Epoch: 0, Error:  0.0394
Epoch: 1, Error:  0.0241
Epoch: 2, Error:  0.0191
Epoch: 3, Error:  0.0163
Epoch: 4, Error:  0.0143
Epoch: 5, Error:  0.0129
...
Epoch: 45, Error:  0.0025
Epoch: 46, Error:  0.0025
Epoch: 47, Error:  0.0024
Epoch: 48, Error:  0.0024
Epoch: 49, Error:  0.0023
Making predictions...
Accuracy on test set:  0.9148

Kaggle has a Digit Recognizer competition (for knowledge) which has a larger dataset of 42,000 training rows and 28,000 unlabelled rows. The digits in this dataset are represented as 28x28 pixel images (flattened to 1x784 arrays of numbers in the range 0-128).

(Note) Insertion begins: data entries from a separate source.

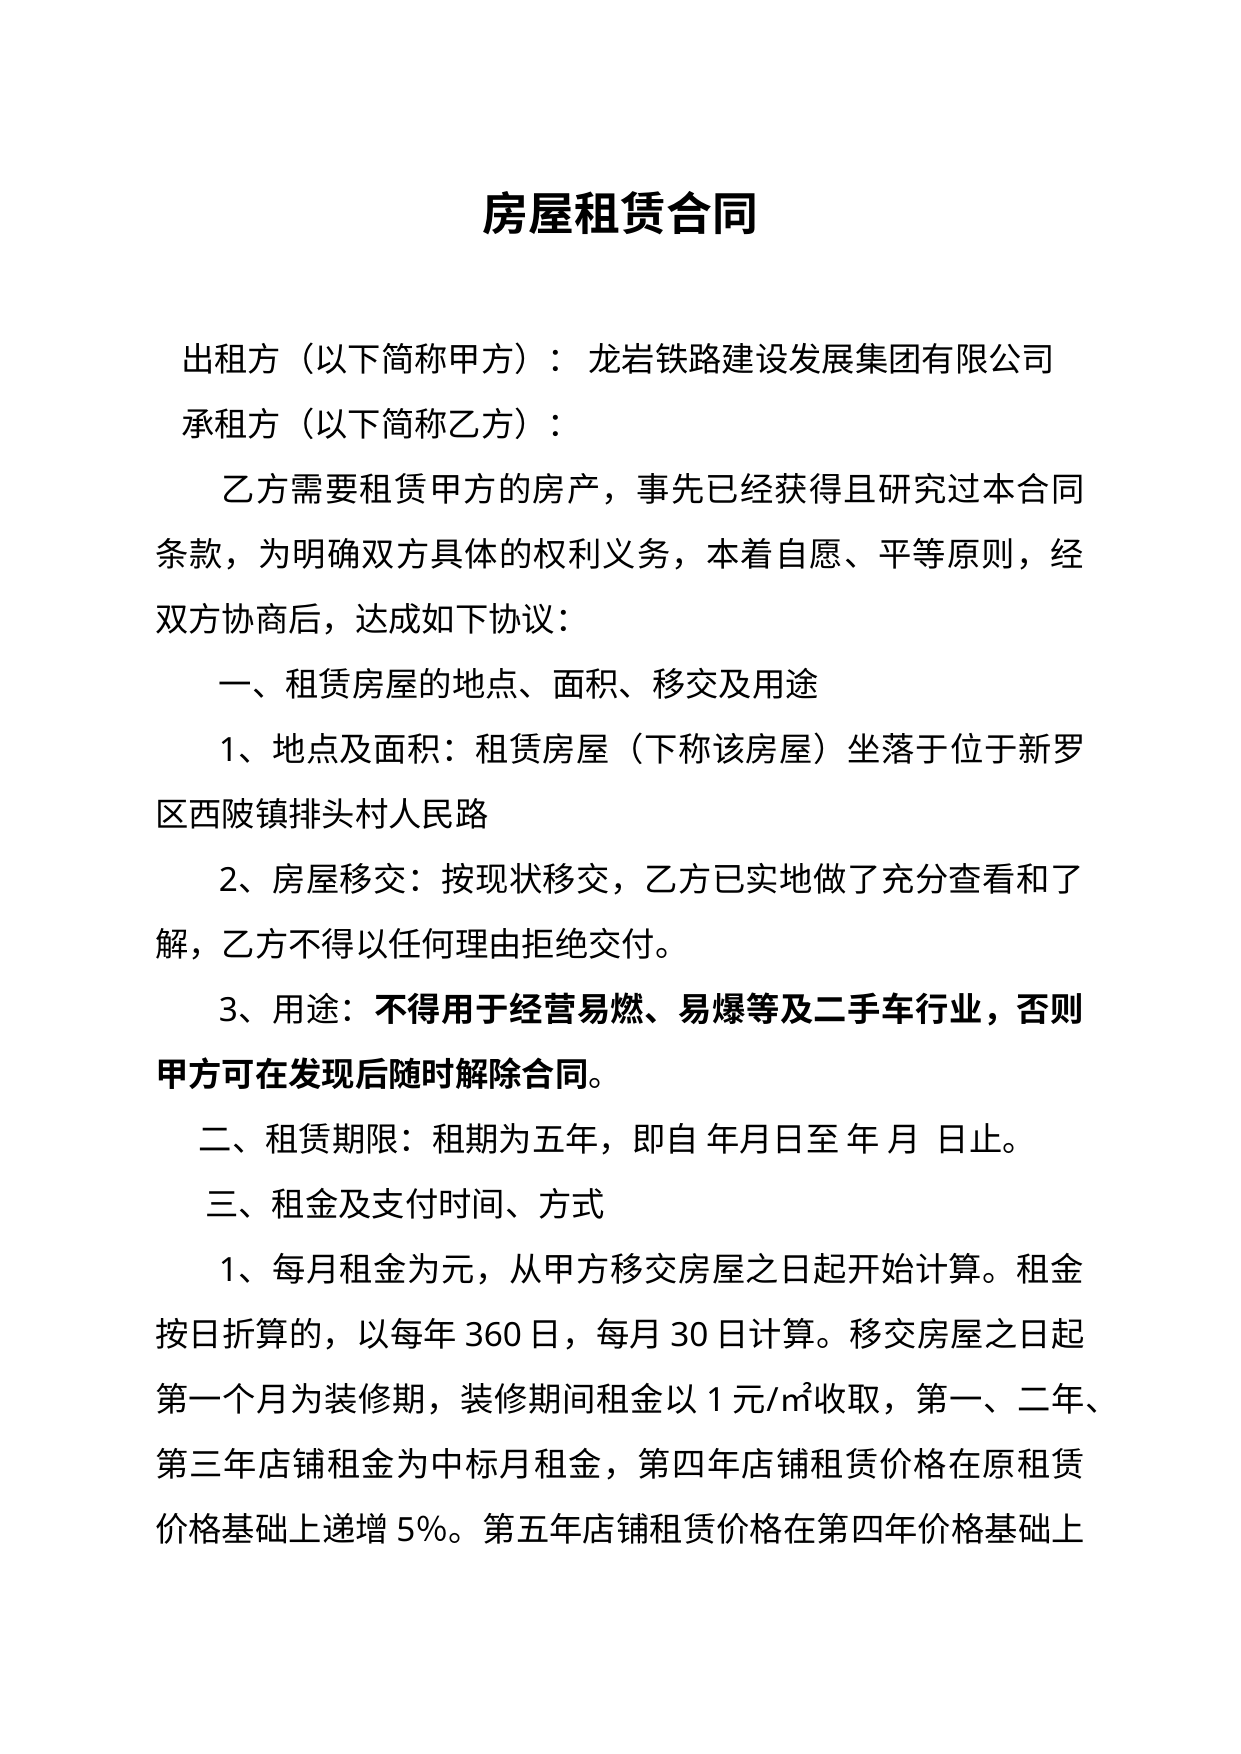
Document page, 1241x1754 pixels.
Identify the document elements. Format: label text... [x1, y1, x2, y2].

text 乙方需要租赁甲方的房产，事先已经获得且研究过本合同条款，为明确双方具体的权利义务，本着自愿、平等原则，经双方协商后，达成如下协议： [155, 454, 1085, 649]
text 出租方（以下简称甲方）： 龙岩铁路建设发展集团有限公司 [155, 324, 1085, 389]
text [155, 1234, 1085, 1559]
text 三、租金及支付时间、方式 [155, 1169, 1085, 1234]
text 2、房屋移交：按现状移交，乙方已实地做了充分查看和了解，乙方不得以任何理由拒绝交付。 [155, 844, 1085, 974]
text 一、租赁房屋的地点、面积、移交及用途 [155, 649, 1085, 714]
text 3、用途：不得用于经营易燃、易爆等及二手车行业，否则甲方可在发现后随时解除合同。 [155, 974, 1085, 1104]
text 二、租赁期限：租期为五年，即自 年月日至 年 月 日止。 [198, 1104, 1085, 1169]
text 房屋租赁合同 [155, 162, 1085, 259]
text 承租方（以下简称乙方）： [155, 389, 1085, 454]
text 1、地点及面积：租赁房屋（下称该房屋）坐落于位于新罗区西陂镇排头村人民路 [155, 714, 1085, 844]
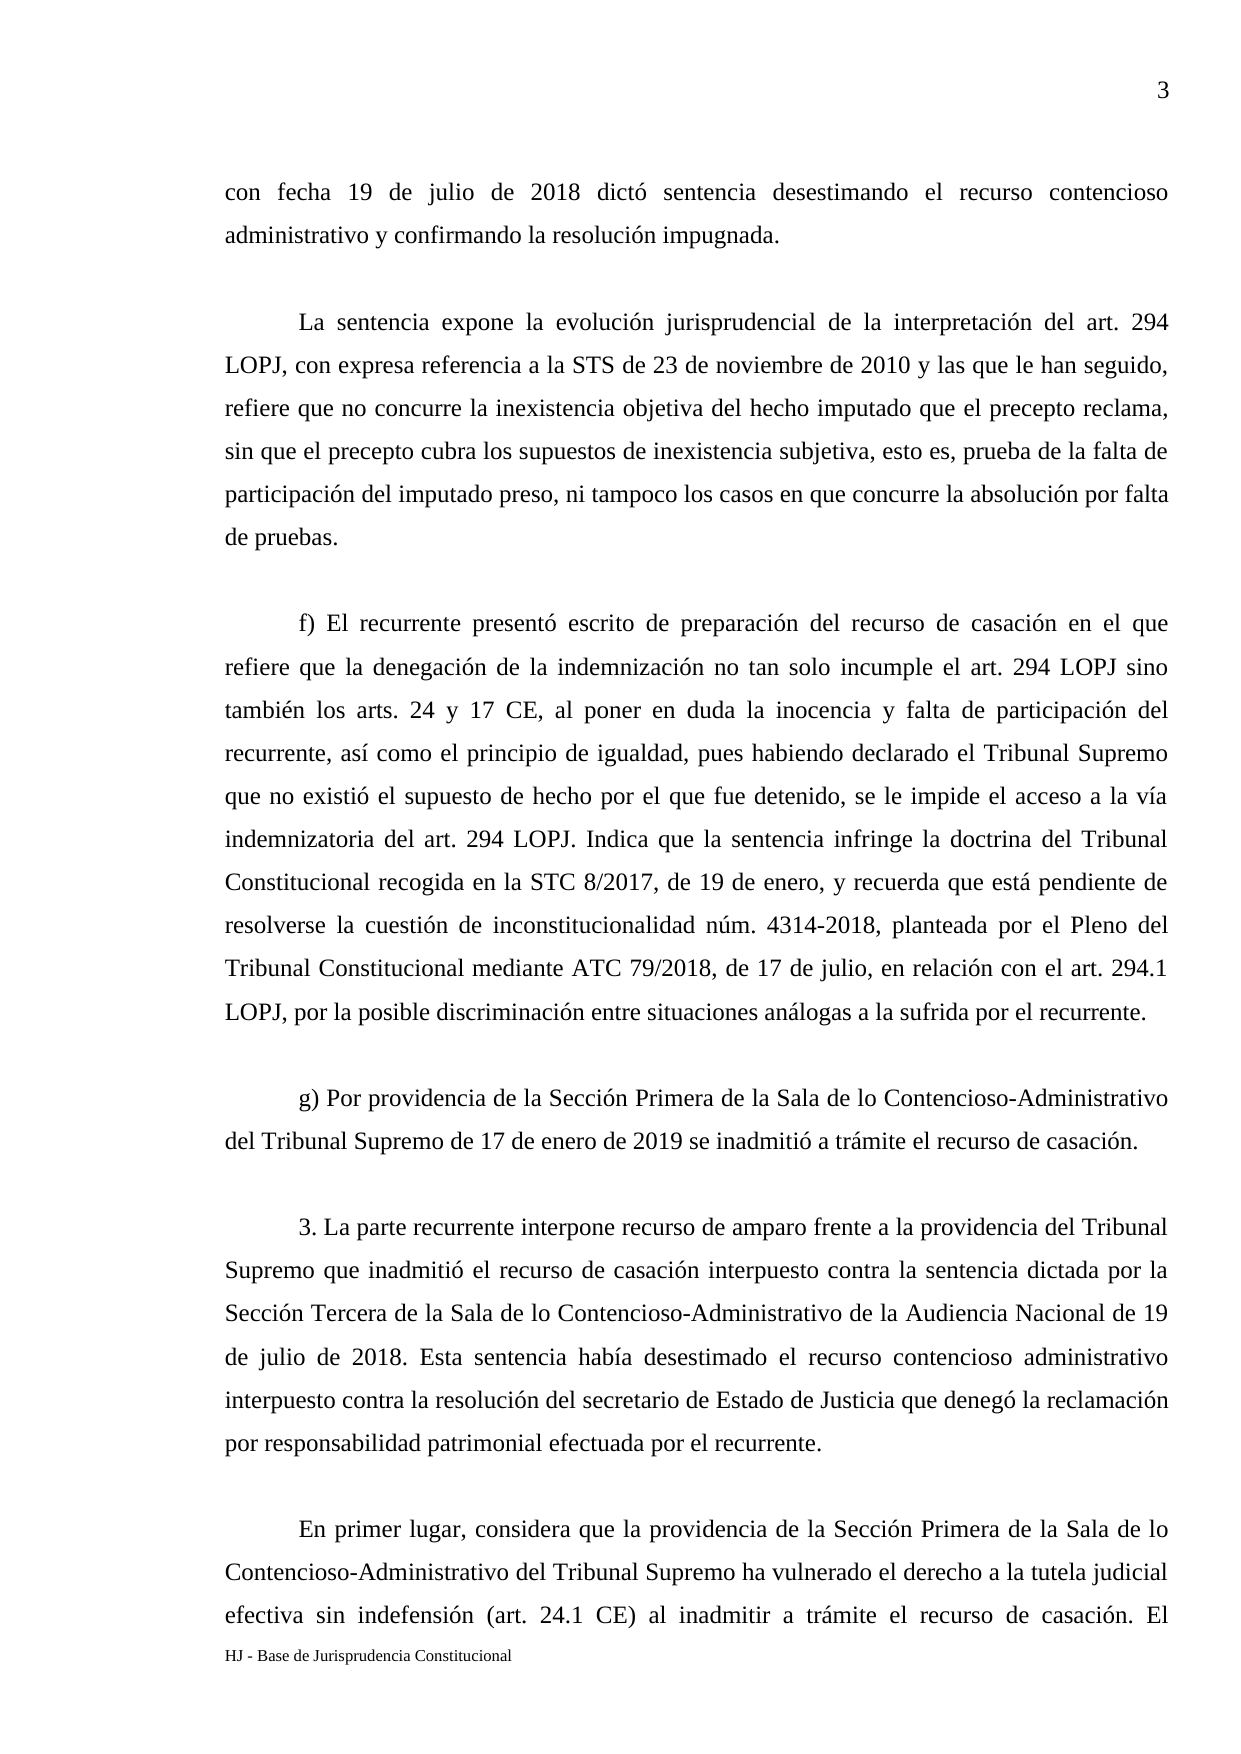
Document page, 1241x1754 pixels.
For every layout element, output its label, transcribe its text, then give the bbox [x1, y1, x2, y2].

text f) El recurrente presentó escrito de preparación del recurso de casación en el que refiere que la denegación de la indemnización no tan solo incumple el art. 294 LOPJ sino también los arts. 24 y 17 CE, al poner en duda la inocencia y falta de participación del recurrente, así como el principio de igualdad, pues habiendo declarado el Tribunal Supremo que no existió el supuesto de hecho por el que fue detenido, se le impide el acceso a la vía indemnizatoria del art. 294 LOPJ. Indica que la sentencia infringe la doctrina del Tribunal Constitucional recogida en la STC 8/2017, de 19 de enero, y recuerda que está pendiente de resolverse la cuestión de inconstitucionalidad núm. 4314-2018, planteada por el Pleno del Tribunal Constitucional mediante ATC 79/2018, de 17 de julio, en relación con el art. 294.1 LOPJ, por la posible discriminación entre situaciones análogas a la sufrida por el recurrente. [224, 608, 1169, 1025]
text g) Por providencia de la Sección Primera de la Sala de lo Contencioso-Administrativo del Tribunal Supremo de 17 de enero de 2019 se inadmitió a trámite el recurso de casación. [224, 1083, 1169, 1155]
text 3. La parte recurrente interpone recurso de amparo frente a la providencia del Tribunal Supremo que inadmitió el recurso de casación interpuesto contra la sentencia dictada por la Sección Tercera de la Sala de lo Contencioso-Administrativo de la Audiencia Nacional de 19 de julio de 2018. Esta sentencia había desestimado el recurso contencioso administrativo interpuesto contra la resolución del secretario de Estado de Justicia que denegó la reclamación por responsabilidad patrimonial efectuada por el recurrente. [224, 1212, 1169, 1457]
text La sentencia expone la evolución jurisprudencial de la interpretación del art. 294 LOPJ, con expresa referencia a la STS de 23 de noviembre de 2010 y las que le han seguido, refiere que no concurre la inexistencia objetiva del hecho imputado que el precepto reclama, sin que el precepto cubra los supuestos de inexistencia subjetiva, esto es, prueba de la falta de participación del imputado preso, ni tampoco los casos en que concurre la absolución por falta de pruebas. [224, 307, 1169, 551]
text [224, 177, 1169, 249]
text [224, 1514, 1169, 1629]
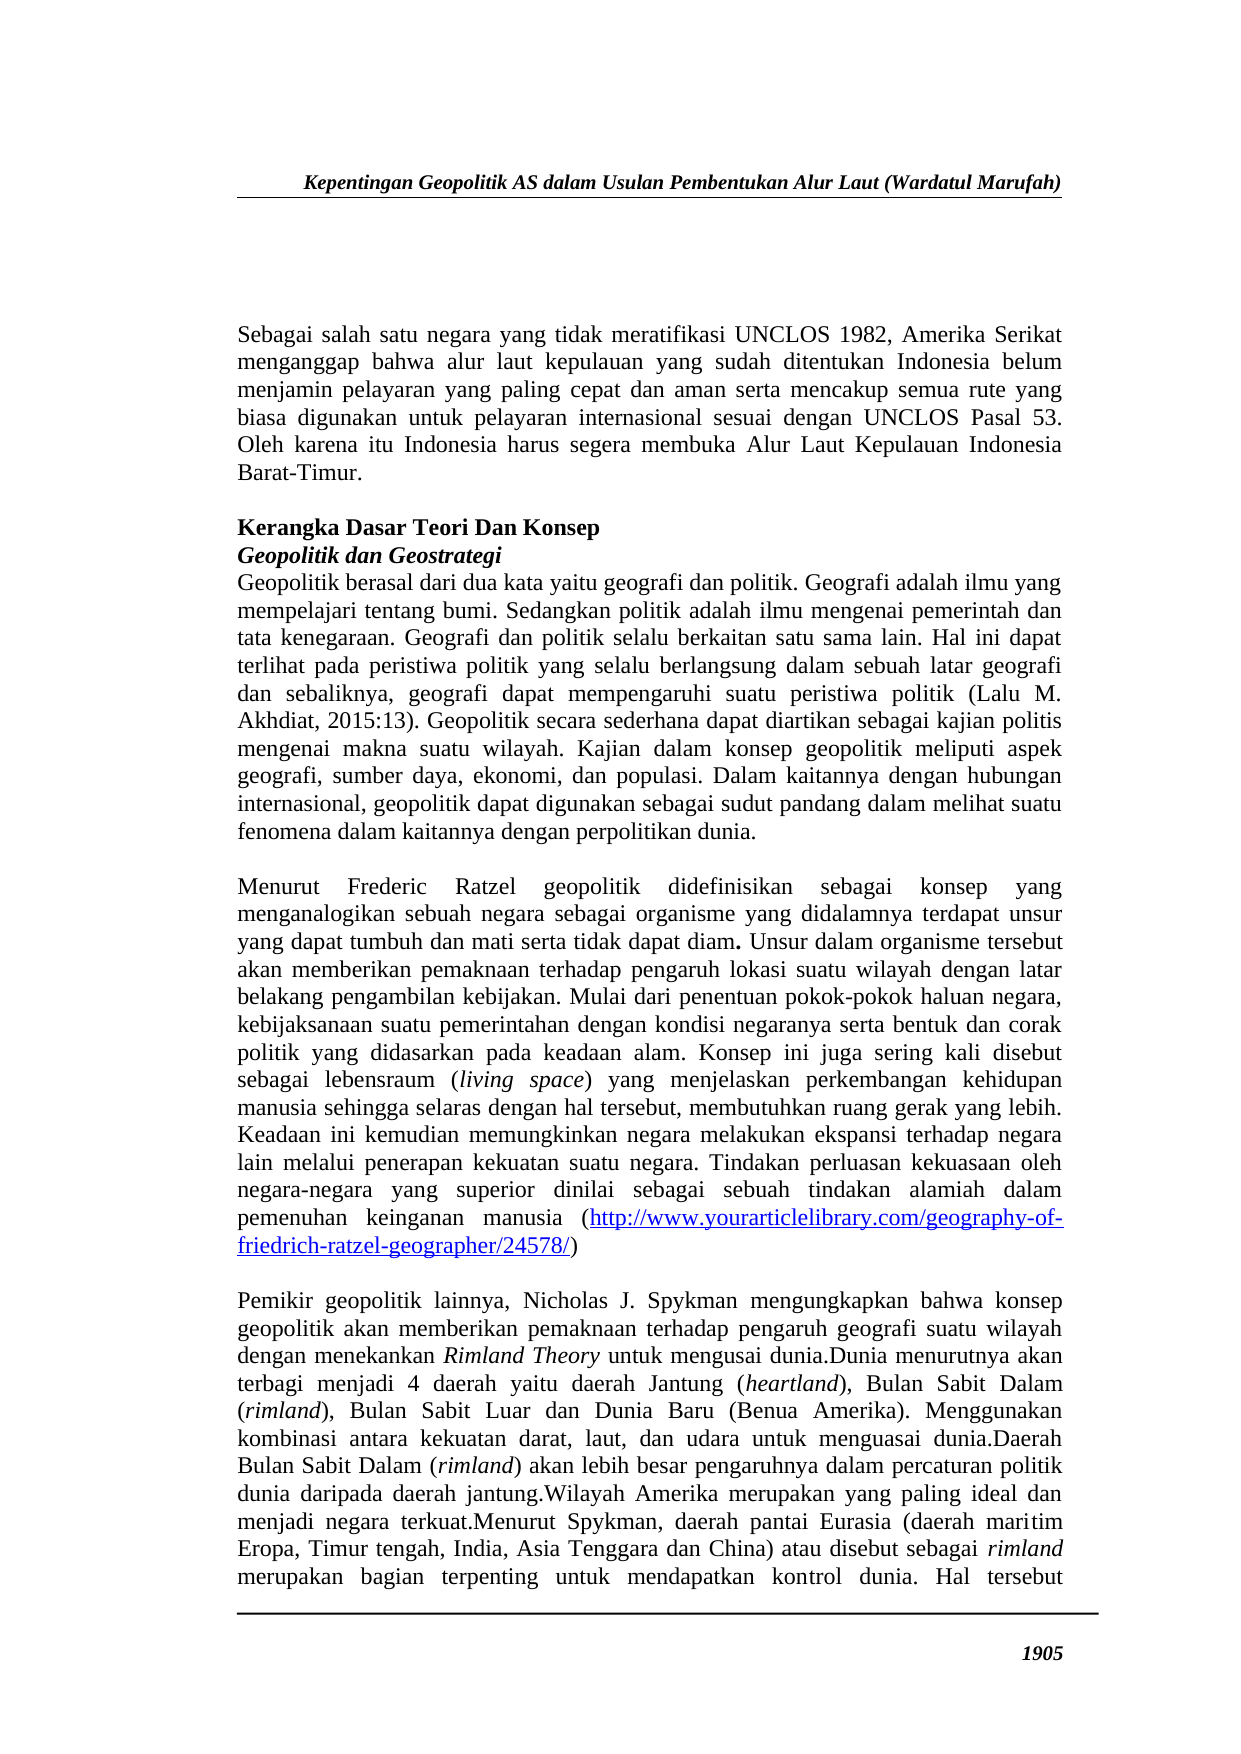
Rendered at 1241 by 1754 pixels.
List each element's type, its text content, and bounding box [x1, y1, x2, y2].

text Sebagai salah satu negara yang tidak meratifikasi UNCLOS 1982, Amerika Serikat menganggap bahwa alur laut kepulauan yang sudah ditentukan Indonesia belum menjamin pelayaran yang paling cepat dan aman serta mencakup semua rute yang biasa digunakan untuk pelayaran internasional sesuai dengan UNCLOS Pasal 53. Oleh karena itu Indonesia harus segera membuka Alur Laut Kepulauan Indonesia Barat-Timur. [237, 320, 1063, 485]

I ran the code above (with some obvious changes to read CSV files instead of MATLAB files, additional code to predict values for the submission test, etc). With 250 epochs and 100 hidden units, the accuracy on the held out data was 69.86% and the accuracy on the submission set only slightly higher at 69.87%.